Work out how many lines in these entries include the string "output", and give only that figure.

### [Records shown]
======

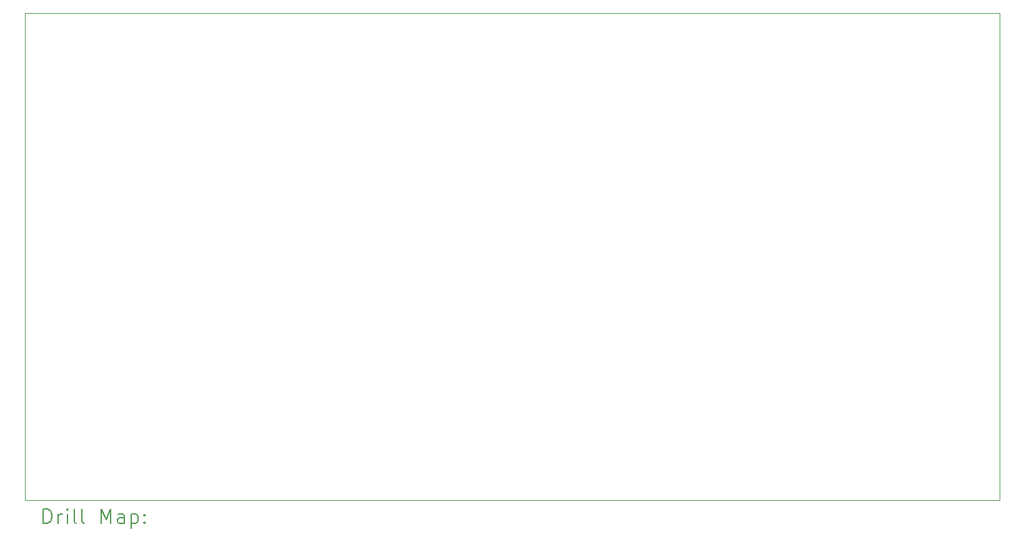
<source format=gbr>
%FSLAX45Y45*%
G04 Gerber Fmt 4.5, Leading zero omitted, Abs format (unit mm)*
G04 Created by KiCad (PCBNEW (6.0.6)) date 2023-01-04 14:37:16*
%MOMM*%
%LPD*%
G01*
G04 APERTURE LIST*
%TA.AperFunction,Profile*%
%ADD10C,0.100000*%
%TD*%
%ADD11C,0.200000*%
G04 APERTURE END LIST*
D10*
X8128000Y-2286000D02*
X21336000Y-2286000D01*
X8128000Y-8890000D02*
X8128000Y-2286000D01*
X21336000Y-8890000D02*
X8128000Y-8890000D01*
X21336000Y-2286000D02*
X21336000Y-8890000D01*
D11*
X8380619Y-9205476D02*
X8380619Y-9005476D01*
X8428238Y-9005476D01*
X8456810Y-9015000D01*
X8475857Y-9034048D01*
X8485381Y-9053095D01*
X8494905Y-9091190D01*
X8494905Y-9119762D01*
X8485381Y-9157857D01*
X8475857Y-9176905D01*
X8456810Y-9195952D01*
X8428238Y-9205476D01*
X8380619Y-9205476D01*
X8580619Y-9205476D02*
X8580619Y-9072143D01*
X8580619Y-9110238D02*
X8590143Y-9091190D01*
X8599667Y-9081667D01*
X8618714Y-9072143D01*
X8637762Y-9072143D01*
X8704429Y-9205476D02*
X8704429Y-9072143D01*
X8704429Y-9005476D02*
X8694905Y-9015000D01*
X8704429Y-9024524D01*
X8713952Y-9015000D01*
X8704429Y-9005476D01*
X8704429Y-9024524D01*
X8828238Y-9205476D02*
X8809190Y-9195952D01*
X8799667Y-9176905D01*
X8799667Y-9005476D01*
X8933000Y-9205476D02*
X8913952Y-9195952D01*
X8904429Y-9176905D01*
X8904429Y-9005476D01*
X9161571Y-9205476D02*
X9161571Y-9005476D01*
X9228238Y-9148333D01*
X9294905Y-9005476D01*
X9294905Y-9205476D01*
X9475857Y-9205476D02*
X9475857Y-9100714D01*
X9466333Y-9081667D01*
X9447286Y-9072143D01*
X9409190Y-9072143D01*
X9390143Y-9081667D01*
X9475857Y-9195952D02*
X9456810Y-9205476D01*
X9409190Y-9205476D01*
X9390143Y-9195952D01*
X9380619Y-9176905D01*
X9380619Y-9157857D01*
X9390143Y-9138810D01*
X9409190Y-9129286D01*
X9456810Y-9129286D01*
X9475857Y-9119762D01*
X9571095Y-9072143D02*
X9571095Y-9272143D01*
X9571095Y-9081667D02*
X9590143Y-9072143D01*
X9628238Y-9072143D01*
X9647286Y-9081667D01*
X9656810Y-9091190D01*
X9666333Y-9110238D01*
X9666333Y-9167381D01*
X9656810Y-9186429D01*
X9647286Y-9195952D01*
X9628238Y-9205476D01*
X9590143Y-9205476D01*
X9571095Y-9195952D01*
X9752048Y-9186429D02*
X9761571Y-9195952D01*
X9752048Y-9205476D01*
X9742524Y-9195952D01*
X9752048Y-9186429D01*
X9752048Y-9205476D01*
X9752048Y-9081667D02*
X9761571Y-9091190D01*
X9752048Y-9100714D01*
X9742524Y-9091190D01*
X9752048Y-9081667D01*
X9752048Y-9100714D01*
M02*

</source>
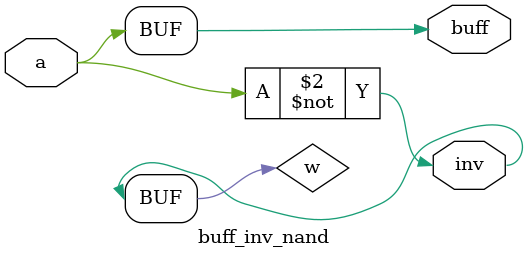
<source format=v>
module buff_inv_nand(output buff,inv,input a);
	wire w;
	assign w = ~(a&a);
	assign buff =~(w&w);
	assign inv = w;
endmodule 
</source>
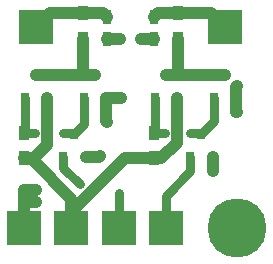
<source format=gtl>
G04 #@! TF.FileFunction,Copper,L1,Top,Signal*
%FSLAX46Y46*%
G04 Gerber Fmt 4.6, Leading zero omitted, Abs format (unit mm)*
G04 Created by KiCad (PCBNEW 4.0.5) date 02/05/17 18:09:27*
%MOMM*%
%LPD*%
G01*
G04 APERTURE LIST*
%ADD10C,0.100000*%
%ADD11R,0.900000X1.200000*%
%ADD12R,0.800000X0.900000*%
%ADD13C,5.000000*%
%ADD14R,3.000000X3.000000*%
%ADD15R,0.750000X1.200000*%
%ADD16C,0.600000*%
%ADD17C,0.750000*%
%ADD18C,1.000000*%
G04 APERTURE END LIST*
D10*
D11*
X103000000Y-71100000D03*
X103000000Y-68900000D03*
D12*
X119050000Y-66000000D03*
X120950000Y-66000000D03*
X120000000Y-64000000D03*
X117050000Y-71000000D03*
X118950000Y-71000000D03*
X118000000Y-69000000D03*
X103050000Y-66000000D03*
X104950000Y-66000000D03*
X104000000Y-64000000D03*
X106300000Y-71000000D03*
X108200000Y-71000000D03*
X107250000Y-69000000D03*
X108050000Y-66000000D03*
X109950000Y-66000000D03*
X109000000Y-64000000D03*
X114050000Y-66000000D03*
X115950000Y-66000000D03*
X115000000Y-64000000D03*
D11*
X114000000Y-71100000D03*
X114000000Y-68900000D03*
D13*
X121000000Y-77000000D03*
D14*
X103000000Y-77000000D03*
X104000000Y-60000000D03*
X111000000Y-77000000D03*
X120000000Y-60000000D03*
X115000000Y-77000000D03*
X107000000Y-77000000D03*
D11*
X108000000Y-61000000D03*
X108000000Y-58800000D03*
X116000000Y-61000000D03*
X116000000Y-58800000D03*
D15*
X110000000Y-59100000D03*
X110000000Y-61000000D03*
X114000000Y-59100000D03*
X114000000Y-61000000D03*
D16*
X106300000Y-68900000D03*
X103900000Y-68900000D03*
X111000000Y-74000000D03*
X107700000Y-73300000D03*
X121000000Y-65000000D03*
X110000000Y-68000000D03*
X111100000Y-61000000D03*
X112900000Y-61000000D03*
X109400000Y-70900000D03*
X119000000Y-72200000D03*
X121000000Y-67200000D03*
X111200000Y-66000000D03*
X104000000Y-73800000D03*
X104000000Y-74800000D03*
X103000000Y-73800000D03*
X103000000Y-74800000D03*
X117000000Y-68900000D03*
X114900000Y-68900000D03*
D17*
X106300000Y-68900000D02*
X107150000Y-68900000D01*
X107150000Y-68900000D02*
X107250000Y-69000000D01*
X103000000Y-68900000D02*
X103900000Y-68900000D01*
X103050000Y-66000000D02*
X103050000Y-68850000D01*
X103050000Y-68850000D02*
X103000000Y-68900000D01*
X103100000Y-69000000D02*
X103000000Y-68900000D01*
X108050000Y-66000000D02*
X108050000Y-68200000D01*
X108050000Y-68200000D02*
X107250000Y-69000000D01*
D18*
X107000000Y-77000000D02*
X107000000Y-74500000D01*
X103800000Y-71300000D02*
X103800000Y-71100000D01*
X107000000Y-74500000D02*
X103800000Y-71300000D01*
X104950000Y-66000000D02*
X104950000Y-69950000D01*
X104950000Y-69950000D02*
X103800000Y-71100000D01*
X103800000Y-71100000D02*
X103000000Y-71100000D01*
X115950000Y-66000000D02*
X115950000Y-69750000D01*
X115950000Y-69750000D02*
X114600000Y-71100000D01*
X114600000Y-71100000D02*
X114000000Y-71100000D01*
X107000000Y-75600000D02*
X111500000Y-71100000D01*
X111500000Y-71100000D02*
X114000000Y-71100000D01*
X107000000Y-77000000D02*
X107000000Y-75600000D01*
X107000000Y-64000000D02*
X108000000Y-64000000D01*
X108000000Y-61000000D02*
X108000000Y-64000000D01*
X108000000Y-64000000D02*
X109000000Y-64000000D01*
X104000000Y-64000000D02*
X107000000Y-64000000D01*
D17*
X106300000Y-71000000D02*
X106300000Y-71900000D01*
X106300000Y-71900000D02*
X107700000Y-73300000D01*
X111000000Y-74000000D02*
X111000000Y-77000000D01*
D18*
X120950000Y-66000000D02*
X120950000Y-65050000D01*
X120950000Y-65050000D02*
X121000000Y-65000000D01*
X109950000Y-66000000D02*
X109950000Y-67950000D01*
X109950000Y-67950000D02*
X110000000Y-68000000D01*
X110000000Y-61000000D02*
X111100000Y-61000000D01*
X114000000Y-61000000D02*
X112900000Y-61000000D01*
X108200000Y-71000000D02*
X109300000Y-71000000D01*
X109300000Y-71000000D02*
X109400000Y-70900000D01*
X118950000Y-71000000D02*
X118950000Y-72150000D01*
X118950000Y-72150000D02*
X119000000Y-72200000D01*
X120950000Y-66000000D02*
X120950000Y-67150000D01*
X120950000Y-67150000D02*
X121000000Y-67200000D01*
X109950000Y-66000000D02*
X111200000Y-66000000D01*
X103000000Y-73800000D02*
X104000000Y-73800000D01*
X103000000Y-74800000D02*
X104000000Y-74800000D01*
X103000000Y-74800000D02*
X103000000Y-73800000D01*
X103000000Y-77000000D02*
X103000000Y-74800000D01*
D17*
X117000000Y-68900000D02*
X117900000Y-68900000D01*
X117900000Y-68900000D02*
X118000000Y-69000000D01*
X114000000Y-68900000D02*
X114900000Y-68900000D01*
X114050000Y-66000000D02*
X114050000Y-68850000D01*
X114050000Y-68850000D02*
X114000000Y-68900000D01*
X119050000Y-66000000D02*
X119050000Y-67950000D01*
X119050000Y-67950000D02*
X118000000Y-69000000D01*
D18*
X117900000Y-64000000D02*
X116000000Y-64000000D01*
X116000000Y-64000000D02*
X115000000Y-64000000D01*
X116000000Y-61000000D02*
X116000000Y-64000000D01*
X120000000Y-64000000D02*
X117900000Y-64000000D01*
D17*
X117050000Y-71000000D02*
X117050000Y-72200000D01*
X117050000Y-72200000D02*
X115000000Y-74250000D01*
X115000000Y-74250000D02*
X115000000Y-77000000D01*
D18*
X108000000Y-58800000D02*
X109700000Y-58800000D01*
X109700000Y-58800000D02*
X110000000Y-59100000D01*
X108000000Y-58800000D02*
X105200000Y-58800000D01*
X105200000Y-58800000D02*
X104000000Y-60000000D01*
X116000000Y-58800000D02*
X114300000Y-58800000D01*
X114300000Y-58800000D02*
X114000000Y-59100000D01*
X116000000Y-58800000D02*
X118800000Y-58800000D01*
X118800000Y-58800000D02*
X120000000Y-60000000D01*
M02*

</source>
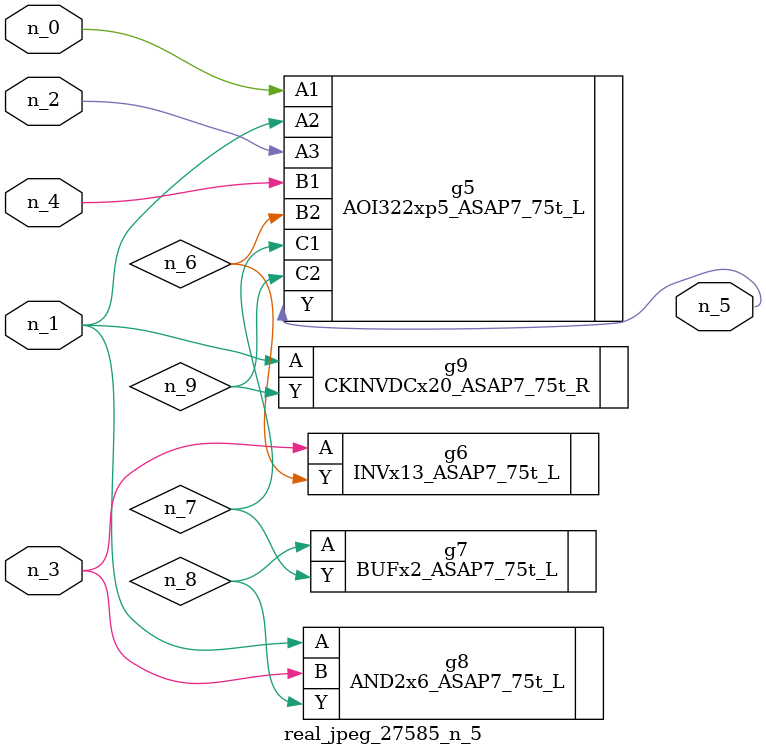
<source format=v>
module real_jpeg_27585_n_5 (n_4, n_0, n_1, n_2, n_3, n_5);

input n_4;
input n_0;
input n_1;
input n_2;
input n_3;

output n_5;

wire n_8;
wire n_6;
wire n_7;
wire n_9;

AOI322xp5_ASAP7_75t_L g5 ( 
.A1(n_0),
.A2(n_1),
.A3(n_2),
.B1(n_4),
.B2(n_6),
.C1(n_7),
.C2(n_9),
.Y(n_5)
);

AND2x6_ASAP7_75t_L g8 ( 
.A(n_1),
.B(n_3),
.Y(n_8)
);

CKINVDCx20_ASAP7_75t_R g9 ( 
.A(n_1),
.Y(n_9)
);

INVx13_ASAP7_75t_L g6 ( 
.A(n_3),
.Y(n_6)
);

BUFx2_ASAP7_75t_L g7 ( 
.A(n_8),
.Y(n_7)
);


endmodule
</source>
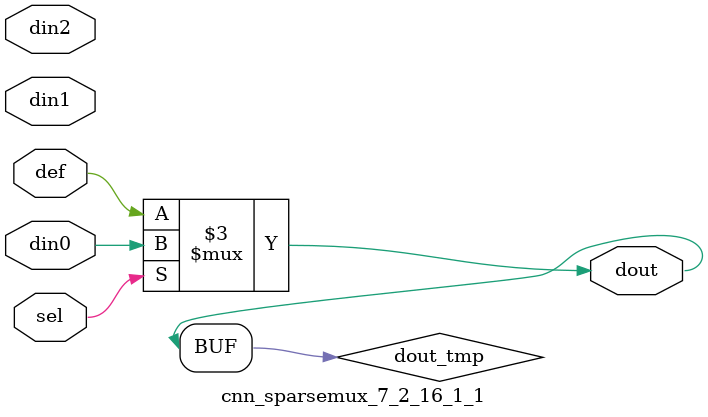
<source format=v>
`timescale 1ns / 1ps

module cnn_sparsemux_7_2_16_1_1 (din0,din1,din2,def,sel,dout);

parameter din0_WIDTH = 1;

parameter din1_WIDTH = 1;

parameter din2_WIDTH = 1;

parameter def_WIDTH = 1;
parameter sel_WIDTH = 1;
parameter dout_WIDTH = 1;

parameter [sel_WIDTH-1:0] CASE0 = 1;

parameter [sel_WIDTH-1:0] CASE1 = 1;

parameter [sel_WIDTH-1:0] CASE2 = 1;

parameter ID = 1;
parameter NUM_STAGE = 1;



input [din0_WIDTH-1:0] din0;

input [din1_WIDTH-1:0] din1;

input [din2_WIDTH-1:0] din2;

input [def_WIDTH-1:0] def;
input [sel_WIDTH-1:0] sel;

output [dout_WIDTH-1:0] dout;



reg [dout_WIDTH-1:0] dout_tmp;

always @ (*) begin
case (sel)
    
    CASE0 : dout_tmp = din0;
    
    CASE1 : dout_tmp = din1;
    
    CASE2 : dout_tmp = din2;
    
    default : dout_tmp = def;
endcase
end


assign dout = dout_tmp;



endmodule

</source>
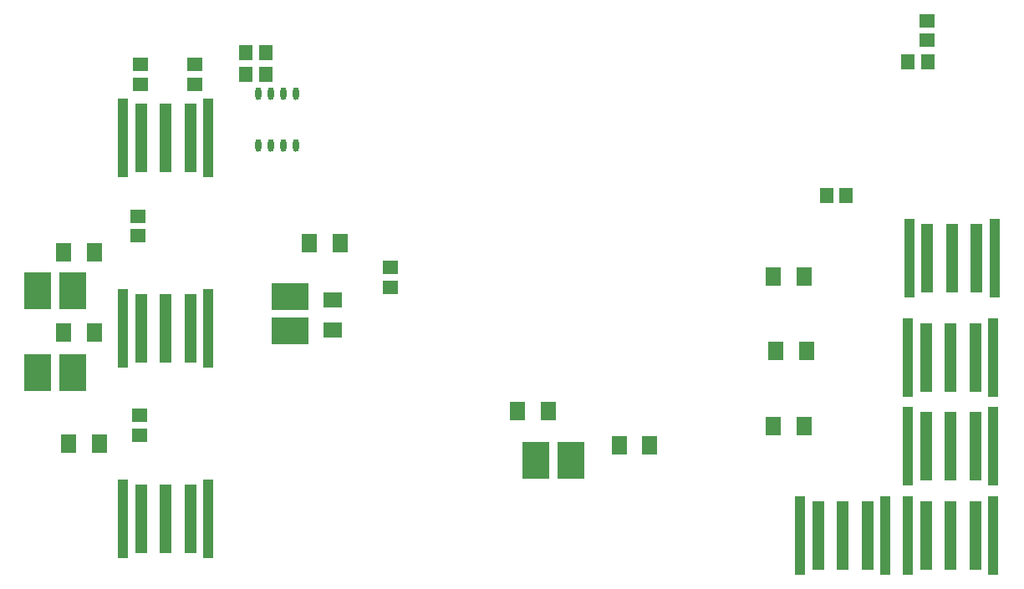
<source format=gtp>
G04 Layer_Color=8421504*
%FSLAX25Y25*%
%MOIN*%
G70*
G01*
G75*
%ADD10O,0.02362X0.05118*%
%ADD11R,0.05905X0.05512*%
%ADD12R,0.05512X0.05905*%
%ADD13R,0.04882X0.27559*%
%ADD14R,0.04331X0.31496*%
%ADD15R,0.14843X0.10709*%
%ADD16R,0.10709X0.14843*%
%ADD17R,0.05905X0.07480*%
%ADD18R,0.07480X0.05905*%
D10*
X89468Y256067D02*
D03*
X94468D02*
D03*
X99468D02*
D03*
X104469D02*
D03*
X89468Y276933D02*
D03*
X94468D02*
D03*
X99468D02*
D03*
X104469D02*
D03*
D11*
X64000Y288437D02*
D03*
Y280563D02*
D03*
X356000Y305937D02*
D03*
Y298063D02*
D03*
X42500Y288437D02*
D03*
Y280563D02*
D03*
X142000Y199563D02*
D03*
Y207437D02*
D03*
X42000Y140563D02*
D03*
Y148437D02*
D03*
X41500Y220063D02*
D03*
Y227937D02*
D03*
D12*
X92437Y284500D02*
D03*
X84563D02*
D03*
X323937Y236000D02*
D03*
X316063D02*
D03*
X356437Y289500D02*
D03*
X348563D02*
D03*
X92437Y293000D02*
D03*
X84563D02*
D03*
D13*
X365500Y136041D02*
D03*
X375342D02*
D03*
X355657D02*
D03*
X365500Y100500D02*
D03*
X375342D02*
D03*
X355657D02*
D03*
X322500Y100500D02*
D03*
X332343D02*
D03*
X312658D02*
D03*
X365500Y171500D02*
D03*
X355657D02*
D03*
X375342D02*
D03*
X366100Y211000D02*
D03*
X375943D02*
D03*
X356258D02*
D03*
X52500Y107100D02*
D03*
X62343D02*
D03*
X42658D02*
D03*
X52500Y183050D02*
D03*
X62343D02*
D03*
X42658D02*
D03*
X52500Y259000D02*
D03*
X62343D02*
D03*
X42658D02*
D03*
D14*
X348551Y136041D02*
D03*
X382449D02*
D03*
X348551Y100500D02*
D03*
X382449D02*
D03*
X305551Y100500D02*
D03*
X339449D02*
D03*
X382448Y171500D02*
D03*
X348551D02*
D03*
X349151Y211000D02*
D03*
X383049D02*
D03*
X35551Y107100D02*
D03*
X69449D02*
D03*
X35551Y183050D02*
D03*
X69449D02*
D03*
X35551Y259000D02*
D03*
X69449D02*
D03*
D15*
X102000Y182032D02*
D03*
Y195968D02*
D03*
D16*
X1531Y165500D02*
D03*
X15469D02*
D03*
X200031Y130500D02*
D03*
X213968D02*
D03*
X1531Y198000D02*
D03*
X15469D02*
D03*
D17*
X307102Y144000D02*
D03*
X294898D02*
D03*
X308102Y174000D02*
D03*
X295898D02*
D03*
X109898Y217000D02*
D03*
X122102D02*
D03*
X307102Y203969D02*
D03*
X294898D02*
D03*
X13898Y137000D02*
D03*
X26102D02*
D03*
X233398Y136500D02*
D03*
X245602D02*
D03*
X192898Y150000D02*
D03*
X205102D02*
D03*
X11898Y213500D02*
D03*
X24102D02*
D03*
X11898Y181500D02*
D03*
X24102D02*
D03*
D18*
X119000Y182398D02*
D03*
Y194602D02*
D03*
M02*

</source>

======

### [Answer to this task]
3